Avec tout le respect que j’ai pour eux, je suis restaurateur, pas flic ou gendarme. Refuser des gens qui ont pourtant fait un choix que notre pays leur donne à ce jour très hypocritement le droit de faire, ce n’est pas mon métier. Je ne sais pas comment procéder et j’appréhende très sincèrement les scènes qui vont se jouer à l’entrée de nos établissements. Et qui, je le redis, laisseront des traces.

Deuxième aberration : l’Etat confirme que les contrôles auront lieu dès le 2 août. Les millions de personnes qui ont pris rendez-vous pour une première piqûre depuis l’allocution du Président de la République ne seront pas éligibles avant la fin août au certificat de vaccination. Nous les condamnons donc, soit à annuler leurs vacances, soit à faire des PCR tous les deux jours. Il en va de même pour notre personnel. Si, comme Emmanuel Macron l’a laissé entendre, l’objectif est de créer une vraie accélération de la vaccination chez nos compatriotes, objectif qui semble être atteint au vu des propos des équipes de Doctolib qui annoncent un pic à 18000 rendez-vous par minute, alors pourquoi ne pas démarrer les contrôles en septembre ? Il est techniquement impossible de vacciner les millions de personnes qui le souhaitent en quinze jours. Comment ne pas prendre cela en considération ?

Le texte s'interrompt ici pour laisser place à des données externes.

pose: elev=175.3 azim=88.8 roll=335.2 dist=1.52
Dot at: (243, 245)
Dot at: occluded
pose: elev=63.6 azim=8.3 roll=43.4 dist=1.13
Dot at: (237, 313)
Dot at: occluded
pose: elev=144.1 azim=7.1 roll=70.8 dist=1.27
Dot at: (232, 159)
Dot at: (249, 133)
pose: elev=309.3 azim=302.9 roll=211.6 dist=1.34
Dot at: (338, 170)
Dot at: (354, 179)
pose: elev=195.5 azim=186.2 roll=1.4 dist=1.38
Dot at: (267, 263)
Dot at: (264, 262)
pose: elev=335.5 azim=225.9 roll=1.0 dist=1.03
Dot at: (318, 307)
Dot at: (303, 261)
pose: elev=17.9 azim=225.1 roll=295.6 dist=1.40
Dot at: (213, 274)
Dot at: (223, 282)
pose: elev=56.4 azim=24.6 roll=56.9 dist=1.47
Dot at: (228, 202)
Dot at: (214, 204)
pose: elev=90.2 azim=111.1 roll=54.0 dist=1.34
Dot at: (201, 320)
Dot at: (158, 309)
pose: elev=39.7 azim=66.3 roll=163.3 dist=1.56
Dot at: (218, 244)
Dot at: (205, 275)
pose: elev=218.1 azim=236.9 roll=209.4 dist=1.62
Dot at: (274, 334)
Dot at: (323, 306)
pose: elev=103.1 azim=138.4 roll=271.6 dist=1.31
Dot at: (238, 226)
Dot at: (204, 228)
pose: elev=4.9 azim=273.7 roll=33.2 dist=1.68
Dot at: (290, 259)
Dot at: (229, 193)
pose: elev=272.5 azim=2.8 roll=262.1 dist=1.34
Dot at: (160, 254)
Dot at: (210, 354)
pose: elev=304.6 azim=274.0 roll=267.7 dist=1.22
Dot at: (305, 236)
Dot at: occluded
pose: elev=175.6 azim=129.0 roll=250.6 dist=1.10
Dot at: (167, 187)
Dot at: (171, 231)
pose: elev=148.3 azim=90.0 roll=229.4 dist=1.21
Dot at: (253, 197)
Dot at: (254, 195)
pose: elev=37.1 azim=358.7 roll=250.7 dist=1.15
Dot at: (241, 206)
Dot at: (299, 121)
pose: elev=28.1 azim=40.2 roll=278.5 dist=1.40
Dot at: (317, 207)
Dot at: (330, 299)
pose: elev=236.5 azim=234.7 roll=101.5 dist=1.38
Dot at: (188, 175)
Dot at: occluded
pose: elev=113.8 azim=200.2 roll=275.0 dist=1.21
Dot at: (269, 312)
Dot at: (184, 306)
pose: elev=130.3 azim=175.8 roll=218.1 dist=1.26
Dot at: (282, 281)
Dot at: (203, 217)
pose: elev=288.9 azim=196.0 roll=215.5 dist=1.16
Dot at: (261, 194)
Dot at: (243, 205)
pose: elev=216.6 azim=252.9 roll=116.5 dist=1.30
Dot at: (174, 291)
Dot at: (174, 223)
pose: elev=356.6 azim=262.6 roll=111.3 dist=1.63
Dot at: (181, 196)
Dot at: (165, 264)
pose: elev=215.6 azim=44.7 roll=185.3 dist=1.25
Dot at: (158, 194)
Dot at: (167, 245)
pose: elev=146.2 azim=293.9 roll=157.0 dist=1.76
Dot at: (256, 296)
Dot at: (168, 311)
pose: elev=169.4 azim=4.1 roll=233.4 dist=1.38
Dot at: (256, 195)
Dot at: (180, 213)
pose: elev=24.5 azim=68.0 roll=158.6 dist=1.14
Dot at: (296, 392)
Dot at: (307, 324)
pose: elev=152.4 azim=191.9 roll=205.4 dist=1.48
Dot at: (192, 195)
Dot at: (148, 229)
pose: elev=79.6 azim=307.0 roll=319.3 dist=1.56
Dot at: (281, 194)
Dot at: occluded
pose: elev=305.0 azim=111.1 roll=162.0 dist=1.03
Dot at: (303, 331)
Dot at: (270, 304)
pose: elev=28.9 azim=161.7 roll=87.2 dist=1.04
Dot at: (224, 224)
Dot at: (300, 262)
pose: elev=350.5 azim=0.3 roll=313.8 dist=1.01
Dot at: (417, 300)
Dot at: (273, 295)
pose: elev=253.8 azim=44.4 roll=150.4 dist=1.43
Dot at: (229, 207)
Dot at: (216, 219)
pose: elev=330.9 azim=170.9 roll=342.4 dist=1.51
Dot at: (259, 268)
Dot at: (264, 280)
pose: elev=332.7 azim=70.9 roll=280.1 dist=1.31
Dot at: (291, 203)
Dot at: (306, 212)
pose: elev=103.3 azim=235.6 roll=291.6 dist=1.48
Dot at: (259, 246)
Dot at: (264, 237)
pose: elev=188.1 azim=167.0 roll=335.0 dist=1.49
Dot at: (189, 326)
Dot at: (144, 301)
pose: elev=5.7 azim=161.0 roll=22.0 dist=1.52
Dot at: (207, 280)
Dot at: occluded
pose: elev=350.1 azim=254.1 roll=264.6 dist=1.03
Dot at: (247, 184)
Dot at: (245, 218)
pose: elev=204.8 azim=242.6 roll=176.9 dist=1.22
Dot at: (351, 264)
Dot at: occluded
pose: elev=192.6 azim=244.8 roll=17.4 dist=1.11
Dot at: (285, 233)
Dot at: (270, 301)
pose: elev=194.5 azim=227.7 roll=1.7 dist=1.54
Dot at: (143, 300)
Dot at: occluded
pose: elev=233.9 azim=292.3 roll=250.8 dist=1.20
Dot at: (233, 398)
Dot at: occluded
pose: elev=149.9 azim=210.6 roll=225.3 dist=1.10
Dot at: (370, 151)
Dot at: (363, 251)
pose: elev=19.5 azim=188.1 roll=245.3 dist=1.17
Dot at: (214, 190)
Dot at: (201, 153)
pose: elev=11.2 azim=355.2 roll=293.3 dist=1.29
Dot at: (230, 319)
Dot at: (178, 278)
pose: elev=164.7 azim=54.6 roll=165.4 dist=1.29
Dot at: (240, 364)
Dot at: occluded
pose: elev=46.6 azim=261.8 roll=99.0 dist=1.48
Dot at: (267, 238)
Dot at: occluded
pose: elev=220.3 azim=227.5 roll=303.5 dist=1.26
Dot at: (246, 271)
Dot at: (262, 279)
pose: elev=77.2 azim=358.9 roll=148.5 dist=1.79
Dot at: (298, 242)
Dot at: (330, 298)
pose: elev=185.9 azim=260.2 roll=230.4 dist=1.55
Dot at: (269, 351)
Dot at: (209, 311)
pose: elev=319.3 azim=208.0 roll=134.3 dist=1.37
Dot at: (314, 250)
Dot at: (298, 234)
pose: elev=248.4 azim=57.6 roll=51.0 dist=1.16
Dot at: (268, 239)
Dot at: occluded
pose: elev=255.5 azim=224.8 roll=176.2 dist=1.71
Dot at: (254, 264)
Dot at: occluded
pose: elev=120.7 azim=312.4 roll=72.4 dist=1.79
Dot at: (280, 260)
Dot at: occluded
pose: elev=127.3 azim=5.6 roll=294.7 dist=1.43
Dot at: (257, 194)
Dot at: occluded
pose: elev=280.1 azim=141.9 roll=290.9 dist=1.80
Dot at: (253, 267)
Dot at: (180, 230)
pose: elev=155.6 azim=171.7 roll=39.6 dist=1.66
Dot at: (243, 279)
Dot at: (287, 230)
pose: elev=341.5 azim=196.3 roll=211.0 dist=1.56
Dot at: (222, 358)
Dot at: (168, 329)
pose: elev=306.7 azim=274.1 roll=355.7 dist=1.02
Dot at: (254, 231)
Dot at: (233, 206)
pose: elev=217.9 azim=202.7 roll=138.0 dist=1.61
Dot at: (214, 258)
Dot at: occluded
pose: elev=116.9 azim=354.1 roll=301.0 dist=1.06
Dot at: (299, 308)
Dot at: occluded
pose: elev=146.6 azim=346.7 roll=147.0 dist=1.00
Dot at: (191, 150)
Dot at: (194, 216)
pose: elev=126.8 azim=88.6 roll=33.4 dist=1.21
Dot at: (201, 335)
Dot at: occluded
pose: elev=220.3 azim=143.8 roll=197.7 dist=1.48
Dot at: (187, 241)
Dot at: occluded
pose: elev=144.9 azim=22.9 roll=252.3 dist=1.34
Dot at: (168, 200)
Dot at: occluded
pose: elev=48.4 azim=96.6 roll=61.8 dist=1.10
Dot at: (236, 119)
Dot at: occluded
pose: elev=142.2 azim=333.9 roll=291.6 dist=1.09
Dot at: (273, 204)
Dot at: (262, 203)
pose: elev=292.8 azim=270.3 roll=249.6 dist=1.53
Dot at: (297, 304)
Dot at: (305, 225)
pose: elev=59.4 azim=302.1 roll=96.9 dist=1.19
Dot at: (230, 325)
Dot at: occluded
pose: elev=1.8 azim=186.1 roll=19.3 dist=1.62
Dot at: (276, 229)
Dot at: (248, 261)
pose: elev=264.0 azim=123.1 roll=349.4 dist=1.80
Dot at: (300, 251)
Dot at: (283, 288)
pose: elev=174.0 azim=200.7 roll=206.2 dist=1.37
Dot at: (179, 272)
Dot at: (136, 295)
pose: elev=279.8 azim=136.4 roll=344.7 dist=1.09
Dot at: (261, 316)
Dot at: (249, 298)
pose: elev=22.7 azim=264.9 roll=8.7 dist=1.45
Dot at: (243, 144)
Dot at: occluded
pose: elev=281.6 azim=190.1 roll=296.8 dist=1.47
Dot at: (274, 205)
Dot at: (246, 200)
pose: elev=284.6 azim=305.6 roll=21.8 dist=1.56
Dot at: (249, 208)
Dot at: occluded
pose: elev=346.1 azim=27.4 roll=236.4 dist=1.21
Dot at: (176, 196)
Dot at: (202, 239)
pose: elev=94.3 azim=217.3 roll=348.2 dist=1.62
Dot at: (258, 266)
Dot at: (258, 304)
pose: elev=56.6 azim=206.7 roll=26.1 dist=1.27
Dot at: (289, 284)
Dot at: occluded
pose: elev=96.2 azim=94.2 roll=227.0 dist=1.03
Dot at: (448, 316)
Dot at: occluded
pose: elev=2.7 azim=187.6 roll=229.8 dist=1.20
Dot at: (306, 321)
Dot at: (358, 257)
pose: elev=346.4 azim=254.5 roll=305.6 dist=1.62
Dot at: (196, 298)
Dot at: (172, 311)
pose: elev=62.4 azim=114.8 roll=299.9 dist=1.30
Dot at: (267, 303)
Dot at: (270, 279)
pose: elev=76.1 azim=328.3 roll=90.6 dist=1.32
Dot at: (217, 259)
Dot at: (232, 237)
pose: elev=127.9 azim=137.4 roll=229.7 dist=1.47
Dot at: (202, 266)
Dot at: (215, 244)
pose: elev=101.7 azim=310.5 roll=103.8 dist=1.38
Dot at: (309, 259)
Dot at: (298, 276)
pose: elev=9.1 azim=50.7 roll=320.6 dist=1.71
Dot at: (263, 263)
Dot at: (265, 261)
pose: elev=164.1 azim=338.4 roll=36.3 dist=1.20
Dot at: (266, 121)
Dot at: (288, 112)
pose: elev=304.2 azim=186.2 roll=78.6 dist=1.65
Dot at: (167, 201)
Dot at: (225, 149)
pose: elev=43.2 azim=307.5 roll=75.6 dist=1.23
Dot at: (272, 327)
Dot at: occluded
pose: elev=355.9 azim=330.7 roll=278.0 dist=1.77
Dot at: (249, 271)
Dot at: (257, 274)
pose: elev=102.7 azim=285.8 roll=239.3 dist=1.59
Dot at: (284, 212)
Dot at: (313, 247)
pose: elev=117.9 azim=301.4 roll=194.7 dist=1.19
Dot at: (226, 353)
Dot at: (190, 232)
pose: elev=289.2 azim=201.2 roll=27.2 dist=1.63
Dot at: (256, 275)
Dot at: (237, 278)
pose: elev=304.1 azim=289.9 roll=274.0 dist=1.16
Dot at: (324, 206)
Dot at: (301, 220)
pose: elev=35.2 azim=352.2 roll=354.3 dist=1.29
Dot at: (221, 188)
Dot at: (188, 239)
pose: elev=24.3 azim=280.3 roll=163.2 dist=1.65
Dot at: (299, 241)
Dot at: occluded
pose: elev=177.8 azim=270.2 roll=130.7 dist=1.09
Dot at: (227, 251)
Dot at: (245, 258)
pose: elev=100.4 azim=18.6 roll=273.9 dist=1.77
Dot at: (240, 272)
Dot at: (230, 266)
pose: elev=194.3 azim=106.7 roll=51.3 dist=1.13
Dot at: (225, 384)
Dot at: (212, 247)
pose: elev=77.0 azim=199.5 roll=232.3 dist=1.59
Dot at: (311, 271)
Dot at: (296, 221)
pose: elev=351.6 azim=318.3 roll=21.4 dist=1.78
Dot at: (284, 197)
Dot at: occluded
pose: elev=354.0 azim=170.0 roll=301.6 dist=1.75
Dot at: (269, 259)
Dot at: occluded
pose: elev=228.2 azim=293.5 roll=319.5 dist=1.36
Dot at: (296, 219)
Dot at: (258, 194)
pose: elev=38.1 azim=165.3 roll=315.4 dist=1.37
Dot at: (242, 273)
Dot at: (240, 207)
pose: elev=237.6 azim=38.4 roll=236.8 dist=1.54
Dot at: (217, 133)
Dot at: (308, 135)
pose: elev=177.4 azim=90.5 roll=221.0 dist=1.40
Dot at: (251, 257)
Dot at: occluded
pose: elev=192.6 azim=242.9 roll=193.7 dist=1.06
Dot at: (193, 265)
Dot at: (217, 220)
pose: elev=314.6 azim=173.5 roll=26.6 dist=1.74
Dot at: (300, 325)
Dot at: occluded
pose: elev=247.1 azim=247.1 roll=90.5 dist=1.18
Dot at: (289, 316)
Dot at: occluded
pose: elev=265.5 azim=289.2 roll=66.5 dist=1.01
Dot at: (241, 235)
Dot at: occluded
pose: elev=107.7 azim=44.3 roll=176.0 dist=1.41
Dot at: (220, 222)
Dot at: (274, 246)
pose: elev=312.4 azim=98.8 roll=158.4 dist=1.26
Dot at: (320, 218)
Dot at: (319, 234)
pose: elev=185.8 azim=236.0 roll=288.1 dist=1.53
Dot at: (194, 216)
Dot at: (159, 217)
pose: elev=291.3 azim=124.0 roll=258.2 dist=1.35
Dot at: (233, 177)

L’impact économique et social de ce timing hallucinant, avec pour résultat l’annulation de nombreuses vacances ainsi qu’une baisse de fréquentation très forte de nos établissements, alors même que nous avons déjà constitué nos équipes de saisonniers, va être colossal. Si j’ajoute à cela les très nombreuses questions soulevées au niveau du droit du travail (que faire par exemple de nos collaborateurs qui refusent catégoriquement de se faire vacciner ?) et le fait que nos métiers étaient déjà très en tension avant la crise, cette décision de maintenir des contrôles début août est totalement incompréhensible. Les conséquences vertueuses du pass auraient pourtant été tout aussi nombreuses si l’on avait annoncé un couperet à la rentrée.

Je m’arrête là, mon service démarre dans quelques minutes. Un service avec déjà moitié moins de clients qu’il y a trois jours. Je trouve totalement injuste et révoltant que nos établissements doivent supporter la charge de cette obligation vaccinale qui ne dit pas son nom, et préfèrerait nettement que l’Etat assume ses décisions. Et ne peut qu’être incrédule devant l’impossibilité laissée aux millions de Français de se faire vacciner avant les premiers contrôles, et ce en pleine saison.